> TASK ITEM
For each line below that contains the word "used", return that line.

> DATA TO EXAMINE
* * * * * * * * *

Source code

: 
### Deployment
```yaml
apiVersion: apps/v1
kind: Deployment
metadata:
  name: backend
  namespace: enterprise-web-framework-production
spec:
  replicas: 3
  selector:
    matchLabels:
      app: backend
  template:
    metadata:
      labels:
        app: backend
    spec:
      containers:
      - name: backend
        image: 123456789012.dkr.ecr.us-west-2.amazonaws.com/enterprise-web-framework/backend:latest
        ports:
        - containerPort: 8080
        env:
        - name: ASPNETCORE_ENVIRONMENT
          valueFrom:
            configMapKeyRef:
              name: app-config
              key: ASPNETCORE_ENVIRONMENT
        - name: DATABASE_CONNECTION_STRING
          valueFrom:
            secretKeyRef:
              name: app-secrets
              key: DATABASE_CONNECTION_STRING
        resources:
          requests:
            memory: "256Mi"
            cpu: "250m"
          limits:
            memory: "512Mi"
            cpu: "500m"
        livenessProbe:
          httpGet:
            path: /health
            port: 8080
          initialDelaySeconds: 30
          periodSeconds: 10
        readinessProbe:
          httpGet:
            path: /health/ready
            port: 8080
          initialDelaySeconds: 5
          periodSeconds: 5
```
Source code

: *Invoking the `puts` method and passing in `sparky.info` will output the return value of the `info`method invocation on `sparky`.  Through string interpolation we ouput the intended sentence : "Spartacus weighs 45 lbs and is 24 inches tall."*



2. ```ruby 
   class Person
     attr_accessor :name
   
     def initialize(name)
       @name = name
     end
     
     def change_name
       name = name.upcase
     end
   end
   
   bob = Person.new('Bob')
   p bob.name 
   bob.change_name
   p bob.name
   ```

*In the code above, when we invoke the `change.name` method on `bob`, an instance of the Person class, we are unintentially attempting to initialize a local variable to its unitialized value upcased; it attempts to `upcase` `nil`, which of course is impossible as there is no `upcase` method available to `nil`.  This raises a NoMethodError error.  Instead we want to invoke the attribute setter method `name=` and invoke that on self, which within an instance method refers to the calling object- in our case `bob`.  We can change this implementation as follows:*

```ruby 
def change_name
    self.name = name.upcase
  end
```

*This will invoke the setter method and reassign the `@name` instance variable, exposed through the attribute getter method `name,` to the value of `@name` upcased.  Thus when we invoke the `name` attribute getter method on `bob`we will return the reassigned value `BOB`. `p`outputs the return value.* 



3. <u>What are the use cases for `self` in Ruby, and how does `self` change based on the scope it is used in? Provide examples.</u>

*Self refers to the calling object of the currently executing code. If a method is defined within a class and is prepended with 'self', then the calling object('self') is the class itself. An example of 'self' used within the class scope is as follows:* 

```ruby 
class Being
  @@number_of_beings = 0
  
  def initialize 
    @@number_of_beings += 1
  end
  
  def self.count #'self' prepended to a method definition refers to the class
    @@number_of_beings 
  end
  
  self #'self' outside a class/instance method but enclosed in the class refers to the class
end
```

* * * * * * * * *

> RESULT OF THE EXERCISE
3. <u>What are the use cases for `self` in Ruby, and how does `self` change based on the scope it is used in? Provide examples.</u>
*Self refers to the calling object of the currently executing code. If a method is defined within a class and is prepended with 'self', then the calling object('self') is the class itself. An example of 'self' used within the class scope is as follows:* 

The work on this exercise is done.